Les monuments de la langue phénicienne sont très rares. Ce sont d'abord les inscriptions (voyez l'Ecrilure et les Inscriptions, etc.), puis deux ou trois scènes du Pœnulus de Plaute, que l'on a longtemps considérées comme ne présentant aucun sens, mais qui sont en réalité, on en a aujourd'hui la certitude, une page de phénicien vulgaire d'Afrique. Ces scènes sont accompagnées d'une traduction juxta-linéaire en latin, qui facilite l'interprétation et permet d'en contrôler l'exactitude. Il faut citer ensuite les noms propres, les noms géographiques et quelques mots isolés qui se trouvent dans la Bible, ou bien épars sur les inscriptions assyriennes ou égyptiennes; enfin les renseignements très précis et très nombreux que l'on trouve dans les œuvres de saint Augustin, qui avait vécu à Carthage, au sein même de la société phénicienne. L'ouvrage fondamental pour l'étude de la langue phénicienne était, jusqu'à ces derniers temps, le livre de Gesenius, Scripturæ linguæque phoenicia monumenta; Lipsia, 1837, in-4°. Il a été complété depuis, et souvent corrigé par Lévy, Phönizische Studien, Breslau, 1856-1868; Schröder, Die phonizische Sprache, Halle, 1869, in-8°; B. Stade, Erneute Prüfung der zwischen dem Phönicischen und Hebräischen bestehenden Verwandtschaft (fait partie du volume de Morgenländische Forschungen, composé pour le cinquantenaire de M. le professeur Fleischer, Leipzig, 1875, in-8°). Tous ces travaux devront désormais être rapprochés sans cesse du Corpus inscriptionum semilicarum, Pars Prima, Inscriptiones phoniciæ. Tomus I, Paris, 1881, in-4°, et atlas in-fo, qui a groupé tous les textes phéniciens connus jusqu'à ce jour, et ajouté un grand nombre de formes nouvelles à celles que l'on possédait auparavant.

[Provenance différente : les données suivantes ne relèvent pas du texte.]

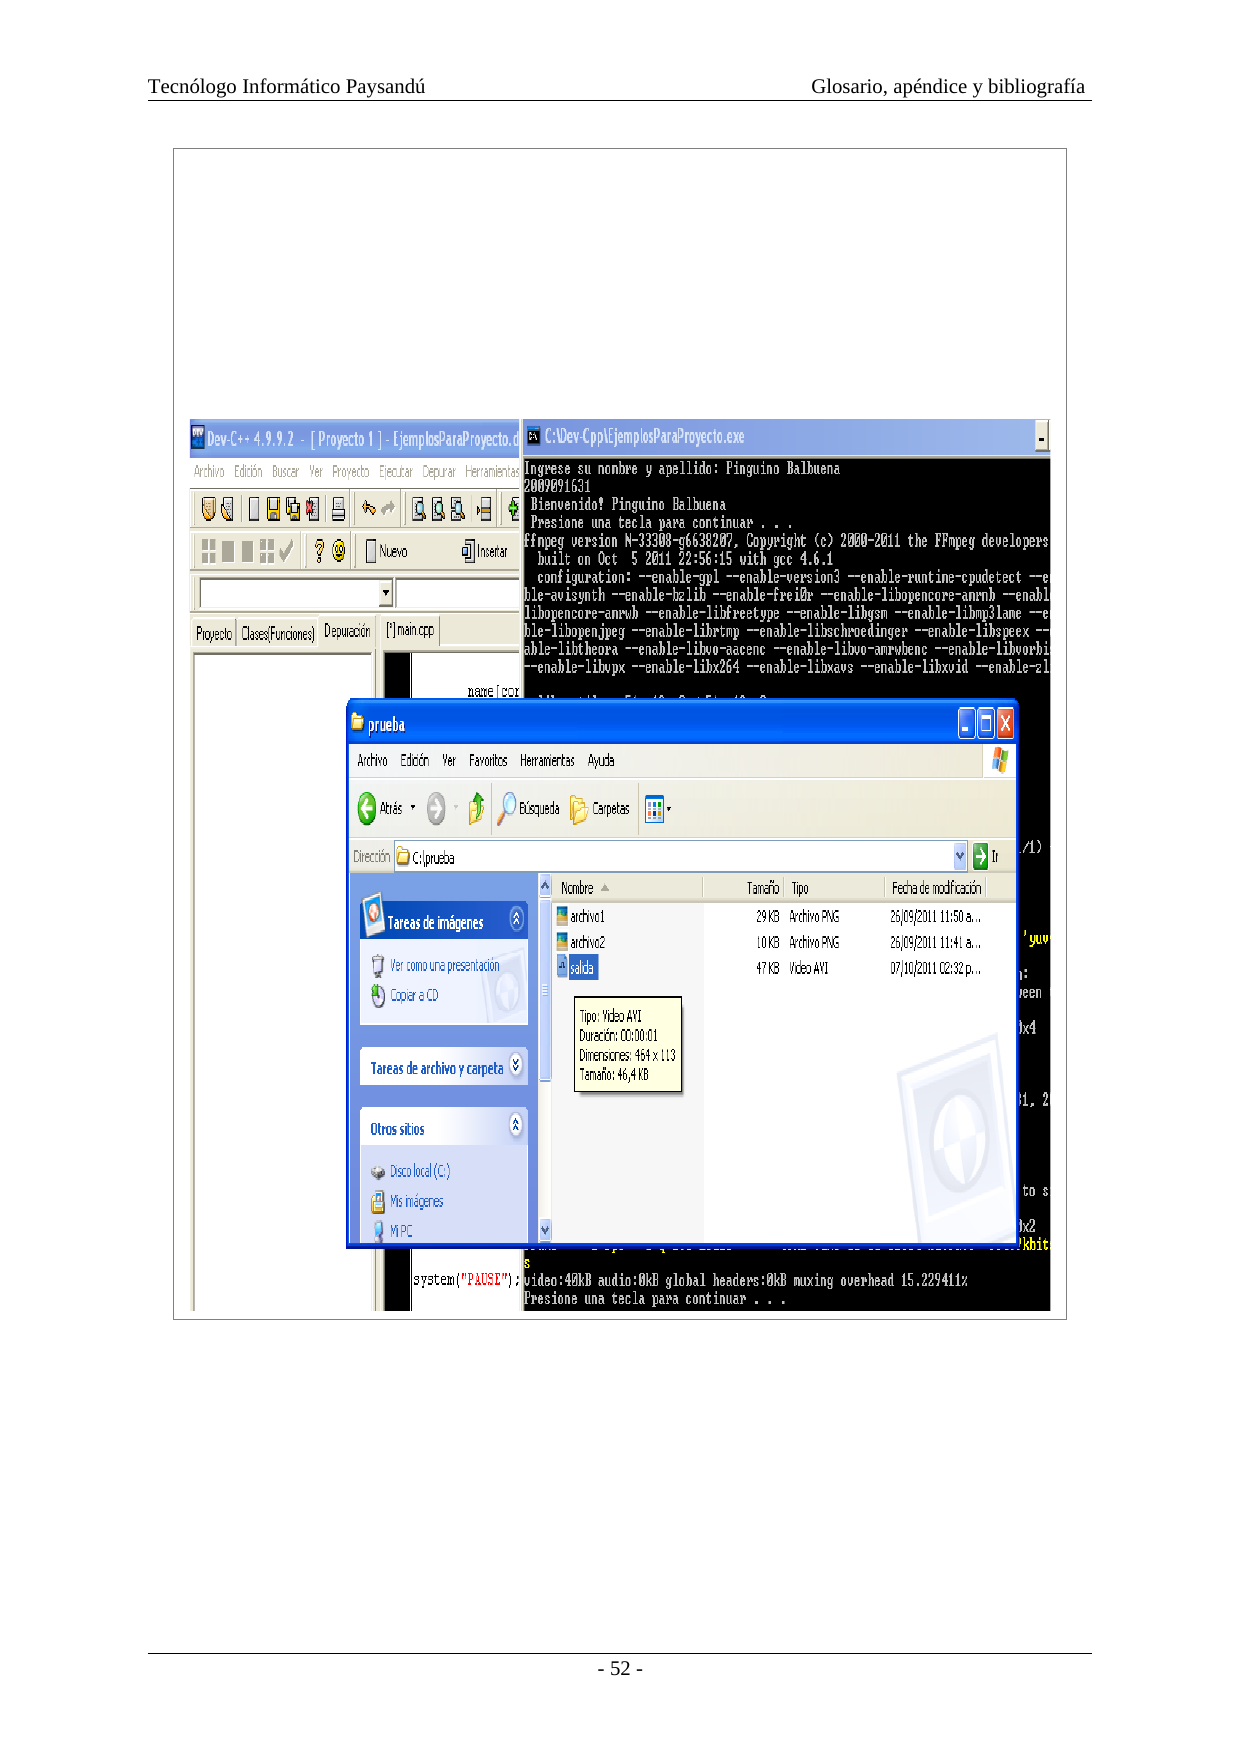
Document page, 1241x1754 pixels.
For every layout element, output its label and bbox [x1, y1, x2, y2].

picture [189, 156, 1051, 1311]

Les racines phéniciennes sont à peu près identiques à celles de l'hébreu; c'est, en grande partie du moins, à l'aide du dictionnaire hébreu que l'on déchiffre les inscriptions phéniciennes; pourtant un certain nombre de mots sont réfractaires à cette analyse. On rencontre aussi dans le langage courant des Phéniciens des mots qui n'existent en hébreu que dans le langage poétique. La grammaire phénicienne paraît représenter un état de la langue plus primitif et moins arrêté que l'hébreu, quoique les monuments qui nous la font connaître soient en général beaucoup plus récents que les textes bibliques. Il est vrai qu'il est très difficile de distinguer ce qui vient de l'écriture et ce qui tient à la langue elle-même. Non seulement les Phéniciens n'écrivaient pas les voyelles, mais ils n'avaient

pas de lettres quiescentes, c'est-à-dire de consonnes destinées à marquer la place des voyelles longues. Souvent même ils supprimaient des lettres radicales que nous sommes habitués à considérer comme essentielles au mot, l'aleph en particulier; ils ne tenaient pas non plus compte du iod du duel; on peut douter qu'ils écrivissent le he final des verbes lamed-hé. Au contraire, certains mots, qu'on s'attendrait à voir écrits sans quiescentes, en prennent, comme l'article, qui s'écrit aït, par un iod, au lieu de êt. Ces différences n'étaient pas seulement le fait de l'écriture. Pour s'en convaincre, on n'a qu'à comparer aux inscriptions phéniciennes l'inscription de Mésa, et surtout, la dédicace du canal de Siloé, qui répond, pour la date, aux monuments phéniciens les plus anciens, et qui est écrite en hébreu de Jérusalem. Le système des quiescentes et des consonnes faibles s'y trouve déjà presqu'entier, et est bien fait pour dérouter les théories que l'on bâtissait sur la date récente des quiescentes; c'est de l'hébreu, tel que la Bible nous le fait connaître.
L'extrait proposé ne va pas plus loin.